The Department of Trade and Industry (DTI) said that e-motorcycles may probably get their much-awaited tax break as the executive issuance that gives incentives to Electric Vehicles (EVs) is up for review nine months from now.
This, as Executive Order No. 12 series of 2023 – the issuance that modifies the tariff rate for EVs – was uploaded to the Official Gazette last January 19 and became effective on February 20, making it available for mandatory review starting February 21, 2024.
Under the EO, different types of EVs and their components have received tax breaks, with the exclusion of e-motorcycles which are still subject to a 30-percent tariff rate.

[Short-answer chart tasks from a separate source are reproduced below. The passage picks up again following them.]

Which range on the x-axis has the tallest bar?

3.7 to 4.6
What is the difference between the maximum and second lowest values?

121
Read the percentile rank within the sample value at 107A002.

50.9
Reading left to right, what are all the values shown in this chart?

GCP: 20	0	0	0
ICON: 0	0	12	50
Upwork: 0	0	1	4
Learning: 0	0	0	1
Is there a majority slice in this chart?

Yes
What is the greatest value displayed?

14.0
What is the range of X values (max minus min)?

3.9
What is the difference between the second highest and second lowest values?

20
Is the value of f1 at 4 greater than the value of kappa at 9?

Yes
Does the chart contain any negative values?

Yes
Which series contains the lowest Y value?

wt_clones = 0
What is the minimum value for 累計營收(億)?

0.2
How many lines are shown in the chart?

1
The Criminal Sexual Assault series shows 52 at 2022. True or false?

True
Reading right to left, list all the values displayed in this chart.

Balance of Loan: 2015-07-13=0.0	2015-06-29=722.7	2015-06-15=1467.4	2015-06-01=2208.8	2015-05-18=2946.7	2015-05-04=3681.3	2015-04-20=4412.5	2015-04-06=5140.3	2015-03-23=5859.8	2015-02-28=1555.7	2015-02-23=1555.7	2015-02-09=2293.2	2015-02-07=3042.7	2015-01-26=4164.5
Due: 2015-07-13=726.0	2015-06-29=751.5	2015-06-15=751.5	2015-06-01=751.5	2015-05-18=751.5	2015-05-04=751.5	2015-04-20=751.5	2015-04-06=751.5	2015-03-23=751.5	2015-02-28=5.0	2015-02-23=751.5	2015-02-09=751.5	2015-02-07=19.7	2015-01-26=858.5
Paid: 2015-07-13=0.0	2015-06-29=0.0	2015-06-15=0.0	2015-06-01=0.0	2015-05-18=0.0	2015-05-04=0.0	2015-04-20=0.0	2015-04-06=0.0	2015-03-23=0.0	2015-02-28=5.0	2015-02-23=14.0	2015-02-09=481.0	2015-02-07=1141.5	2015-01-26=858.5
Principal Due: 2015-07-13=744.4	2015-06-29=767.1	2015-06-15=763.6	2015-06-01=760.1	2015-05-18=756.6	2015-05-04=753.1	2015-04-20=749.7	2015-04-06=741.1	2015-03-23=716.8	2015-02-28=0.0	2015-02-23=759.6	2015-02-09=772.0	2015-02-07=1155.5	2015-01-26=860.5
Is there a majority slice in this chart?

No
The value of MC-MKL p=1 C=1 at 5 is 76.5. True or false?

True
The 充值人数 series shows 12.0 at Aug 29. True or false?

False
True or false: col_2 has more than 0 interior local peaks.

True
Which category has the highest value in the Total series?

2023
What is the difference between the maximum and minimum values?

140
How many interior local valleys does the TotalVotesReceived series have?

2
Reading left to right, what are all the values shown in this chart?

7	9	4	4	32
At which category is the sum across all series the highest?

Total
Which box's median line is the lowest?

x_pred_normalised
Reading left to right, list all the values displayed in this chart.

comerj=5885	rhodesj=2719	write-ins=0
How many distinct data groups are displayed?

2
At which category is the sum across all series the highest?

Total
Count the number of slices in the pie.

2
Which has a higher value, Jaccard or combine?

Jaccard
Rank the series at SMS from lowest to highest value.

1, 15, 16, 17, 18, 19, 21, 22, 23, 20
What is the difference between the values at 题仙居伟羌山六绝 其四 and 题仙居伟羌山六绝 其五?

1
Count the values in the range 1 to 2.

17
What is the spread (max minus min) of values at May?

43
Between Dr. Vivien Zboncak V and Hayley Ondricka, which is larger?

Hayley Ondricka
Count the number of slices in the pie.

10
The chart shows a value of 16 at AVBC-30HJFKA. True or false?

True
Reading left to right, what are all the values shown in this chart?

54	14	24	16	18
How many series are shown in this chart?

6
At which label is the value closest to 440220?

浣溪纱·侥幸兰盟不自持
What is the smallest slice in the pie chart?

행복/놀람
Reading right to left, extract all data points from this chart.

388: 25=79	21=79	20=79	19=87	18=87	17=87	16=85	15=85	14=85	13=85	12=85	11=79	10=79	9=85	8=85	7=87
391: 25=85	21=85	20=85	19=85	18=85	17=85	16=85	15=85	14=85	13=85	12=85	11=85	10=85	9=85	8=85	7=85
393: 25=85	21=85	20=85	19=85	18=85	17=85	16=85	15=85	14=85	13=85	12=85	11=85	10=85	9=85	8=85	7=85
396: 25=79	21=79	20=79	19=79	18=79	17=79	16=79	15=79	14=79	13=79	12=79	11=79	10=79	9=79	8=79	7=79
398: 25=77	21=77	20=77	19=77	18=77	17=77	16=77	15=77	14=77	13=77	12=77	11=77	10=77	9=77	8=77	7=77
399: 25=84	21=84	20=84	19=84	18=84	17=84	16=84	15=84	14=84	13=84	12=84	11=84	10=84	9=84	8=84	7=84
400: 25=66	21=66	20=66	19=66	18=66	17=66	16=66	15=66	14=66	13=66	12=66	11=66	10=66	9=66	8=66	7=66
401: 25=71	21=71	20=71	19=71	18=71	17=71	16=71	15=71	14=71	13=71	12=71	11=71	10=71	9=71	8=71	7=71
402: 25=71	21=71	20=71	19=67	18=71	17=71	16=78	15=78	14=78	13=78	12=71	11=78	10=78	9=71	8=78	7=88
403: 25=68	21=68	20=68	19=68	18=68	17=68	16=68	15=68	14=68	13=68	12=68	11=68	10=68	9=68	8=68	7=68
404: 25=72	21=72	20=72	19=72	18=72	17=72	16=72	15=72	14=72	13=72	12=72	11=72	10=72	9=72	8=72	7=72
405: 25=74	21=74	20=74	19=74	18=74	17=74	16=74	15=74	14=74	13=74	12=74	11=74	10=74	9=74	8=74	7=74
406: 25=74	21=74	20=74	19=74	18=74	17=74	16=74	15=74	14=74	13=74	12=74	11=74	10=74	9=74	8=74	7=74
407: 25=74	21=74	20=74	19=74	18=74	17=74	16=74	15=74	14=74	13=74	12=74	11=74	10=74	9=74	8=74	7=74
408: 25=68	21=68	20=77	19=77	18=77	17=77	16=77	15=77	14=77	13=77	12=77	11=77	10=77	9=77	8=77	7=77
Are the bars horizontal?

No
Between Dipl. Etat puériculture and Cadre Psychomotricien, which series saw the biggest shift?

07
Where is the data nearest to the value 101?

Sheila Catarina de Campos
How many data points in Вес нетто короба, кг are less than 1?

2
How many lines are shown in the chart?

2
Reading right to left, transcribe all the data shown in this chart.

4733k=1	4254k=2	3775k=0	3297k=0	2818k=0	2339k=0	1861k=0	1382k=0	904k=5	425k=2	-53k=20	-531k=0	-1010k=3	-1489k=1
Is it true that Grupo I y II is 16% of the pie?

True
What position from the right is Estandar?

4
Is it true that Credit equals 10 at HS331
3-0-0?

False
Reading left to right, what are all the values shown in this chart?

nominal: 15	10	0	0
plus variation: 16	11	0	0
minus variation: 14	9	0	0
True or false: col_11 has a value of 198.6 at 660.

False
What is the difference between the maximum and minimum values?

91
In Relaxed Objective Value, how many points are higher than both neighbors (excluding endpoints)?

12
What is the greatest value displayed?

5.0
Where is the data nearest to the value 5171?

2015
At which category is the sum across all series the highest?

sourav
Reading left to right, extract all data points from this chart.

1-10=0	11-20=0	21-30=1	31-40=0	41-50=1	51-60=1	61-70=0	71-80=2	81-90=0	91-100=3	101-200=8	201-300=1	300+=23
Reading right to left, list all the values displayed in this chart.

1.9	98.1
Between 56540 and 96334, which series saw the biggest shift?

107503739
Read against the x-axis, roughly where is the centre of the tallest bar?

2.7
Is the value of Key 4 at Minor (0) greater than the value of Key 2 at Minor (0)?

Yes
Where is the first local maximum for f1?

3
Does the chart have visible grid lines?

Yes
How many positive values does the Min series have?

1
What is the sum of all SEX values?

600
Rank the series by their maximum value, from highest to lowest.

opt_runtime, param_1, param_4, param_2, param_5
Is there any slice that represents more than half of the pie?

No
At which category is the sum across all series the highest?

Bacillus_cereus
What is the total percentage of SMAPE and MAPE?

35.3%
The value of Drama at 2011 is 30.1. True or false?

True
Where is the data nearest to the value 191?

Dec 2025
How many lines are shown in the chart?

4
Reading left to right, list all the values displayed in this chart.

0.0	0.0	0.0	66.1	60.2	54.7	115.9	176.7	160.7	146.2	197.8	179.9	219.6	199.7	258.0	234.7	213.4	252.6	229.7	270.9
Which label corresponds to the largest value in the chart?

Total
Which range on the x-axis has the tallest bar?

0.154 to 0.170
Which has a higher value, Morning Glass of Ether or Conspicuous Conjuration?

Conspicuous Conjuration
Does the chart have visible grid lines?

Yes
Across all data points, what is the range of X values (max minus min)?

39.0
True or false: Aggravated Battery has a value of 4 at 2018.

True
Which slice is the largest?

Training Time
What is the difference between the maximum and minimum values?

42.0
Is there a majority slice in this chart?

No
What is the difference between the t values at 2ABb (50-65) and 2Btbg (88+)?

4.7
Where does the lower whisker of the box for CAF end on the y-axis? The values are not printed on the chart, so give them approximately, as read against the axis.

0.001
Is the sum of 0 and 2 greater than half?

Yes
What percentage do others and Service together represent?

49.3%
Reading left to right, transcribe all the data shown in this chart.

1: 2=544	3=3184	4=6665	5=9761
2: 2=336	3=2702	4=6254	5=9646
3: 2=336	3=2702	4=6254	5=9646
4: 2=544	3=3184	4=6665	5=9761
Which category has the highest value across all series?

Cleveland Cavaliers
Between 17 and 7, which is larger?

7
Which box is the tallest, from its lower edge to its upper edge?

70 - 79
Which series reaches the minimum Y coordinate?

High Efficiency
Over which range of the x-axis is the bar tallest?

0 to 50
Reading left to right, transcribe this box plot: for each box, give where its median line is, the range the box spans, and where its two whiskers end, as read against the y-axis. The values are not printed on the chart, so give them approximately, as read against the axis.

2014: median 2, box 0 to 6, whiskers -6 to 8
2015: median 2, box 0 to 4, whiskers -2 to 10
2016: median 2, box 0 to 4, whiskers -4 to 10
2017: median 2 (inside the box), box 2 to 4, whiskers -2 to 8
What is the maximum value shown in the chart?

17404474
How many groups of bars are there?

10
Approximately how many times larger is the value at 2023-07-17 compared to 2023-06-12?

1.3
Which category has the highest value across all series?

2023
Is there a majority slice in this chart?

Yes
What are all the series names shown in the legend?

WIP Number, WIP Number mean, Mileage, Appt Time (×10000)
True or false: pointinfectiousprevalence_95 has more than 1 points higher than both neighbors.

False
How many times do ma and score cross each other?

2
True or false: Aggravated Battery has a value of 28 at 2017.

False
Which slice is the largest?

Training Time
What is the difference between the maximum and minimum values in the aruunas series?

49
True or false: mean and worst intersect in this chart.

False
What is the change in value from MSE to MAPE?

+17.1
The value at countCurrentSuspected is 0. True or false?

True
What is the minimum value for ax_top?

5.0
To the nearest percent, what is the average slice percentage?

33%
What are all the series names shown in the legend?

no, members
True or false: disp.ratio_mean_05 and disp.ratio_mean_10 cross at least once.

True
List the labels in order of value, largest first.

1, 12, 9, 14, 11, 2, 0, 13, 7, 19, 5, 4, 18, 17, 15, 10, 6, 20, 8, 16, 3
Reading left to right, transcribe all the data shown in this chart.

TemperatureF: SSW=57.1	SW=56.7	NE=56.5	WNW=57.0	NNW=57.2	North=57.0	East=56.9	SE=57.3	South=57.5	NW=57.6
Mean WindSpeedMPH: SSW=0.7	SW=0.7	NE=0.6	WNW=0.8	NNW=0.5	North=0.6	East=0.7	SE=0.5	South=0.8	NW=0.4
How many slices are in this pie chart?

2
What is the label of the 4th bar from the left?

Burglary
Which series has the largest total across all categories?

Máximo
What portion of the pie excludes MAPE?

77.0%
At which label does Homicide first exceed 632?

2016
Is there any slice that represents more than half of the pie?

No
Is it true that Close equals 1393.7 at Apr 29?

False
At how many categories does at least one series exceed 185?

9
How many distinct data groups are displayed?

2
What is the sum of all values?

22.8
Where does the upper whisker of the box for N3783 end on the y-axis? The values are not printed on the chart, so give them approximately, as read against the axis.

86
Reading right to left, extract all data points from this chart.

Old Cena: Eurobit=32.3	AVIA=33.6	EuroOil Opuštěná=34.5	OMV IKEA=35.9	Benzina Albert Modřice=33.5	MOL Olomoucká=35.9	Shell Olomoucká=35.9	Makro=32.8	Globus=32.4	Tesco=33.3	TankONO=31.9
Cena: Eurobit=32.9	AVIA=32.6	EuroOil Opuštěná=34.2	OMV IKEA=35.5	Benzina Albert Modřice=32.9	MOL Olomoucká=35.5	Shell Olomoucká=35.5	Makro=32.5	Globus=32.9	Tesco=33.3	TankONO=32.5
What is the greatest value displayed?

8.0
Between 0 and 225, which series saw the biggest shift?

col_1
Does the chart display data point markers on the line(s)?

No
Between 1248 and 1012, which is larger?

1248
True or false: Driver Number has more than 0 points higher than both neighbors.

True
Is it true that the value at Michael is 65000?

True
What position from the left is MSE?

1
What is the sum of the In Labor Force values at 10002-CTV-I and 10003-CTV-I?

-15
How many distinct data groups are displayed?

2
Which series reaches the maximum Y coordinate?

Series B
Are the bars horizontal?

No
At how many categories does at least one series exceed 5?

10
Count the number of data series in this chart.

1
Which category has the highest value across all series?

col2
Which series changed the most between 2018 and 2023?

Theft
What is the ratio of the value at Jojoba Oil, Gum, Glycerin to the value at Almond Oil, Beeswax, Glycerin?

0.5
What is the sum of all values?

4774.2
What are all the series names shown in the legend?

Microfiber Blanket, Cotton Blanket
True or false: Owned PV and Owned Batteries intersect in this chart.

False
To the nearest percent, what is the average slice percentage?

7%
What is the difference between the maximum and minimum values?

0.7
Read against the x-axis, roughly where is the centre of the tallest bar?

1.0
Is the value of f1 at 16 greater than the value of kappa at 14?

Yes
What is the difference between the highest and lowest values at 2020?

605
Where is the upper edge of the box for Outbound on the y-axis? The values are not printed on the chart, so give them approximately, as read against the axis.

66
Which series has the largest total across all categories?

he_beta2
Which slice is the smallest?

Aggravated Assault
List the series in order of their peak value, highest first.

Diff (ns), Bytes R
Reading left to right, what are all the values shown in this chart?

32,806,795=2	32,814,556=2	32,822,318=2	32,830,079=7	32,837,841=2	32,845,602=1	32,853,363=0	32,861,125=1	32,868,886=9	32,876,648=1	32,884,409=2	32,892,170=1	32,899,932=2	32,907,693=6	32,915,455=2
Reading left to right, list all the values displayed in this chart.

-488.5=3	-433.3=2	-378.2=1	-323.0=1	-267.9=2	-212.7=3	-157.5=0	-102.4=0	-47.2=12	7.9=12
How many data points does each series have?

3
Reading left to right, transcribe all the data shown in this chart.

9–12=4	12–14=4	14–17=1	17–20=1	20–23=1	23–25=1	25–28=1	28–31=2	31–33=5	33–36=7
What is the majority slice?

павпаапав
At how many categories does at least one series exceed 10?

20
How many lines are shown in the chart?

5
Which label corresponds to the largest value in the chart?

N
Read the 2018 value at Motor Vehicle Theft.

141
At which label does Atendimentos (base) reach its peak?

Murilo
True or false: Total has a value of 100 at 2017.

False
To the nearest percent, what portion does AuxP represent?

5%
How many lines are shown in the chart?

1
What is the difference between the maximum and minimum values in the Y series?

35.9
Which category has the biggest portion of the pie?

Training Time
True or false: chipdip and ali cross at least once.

According to DTI, the agency initially endorsed a version of the EO where e-motorcycles are included in the tax incentives to the Office of the President as they support the electrification of transport.
“DTI believes that this measure will help develop the local EV market and encourage consumers to consider shifting to EVs for a cleaner and greener transportation option,” Trade Secretary Alfredo Pascual said in a statement.
Meanwhile, NEDA Chief Arsenio Balisacan said the agency will focus on the probable inclusion of e-motorcycles under EO 12 after stakeholders voiced out their concerns that it was ‘unfair’ to leave them out.
Several stakeholders of the EV industry aired their concerns when e-motorcycles were not given tax breaks and called on the concerned government agencies to amend the executive issuance.
Electric Vehicle Association of the Philippines (EVAP) President Edmund Araga, who initially lobbied against the inclusion of e-trikes and e-jeeps in the EO, said that giving tax breaks for e-motorcycles will help electrify the transport of the country and develop a local industry for it.
International think tank Stratbase ADR Institute President Prof. Dindo Manhit earlier stated that the revision and inclusion of e-motorcycles in the tax break will help Filipinos choose EVs and help the government’s goals toward sustainable transportation.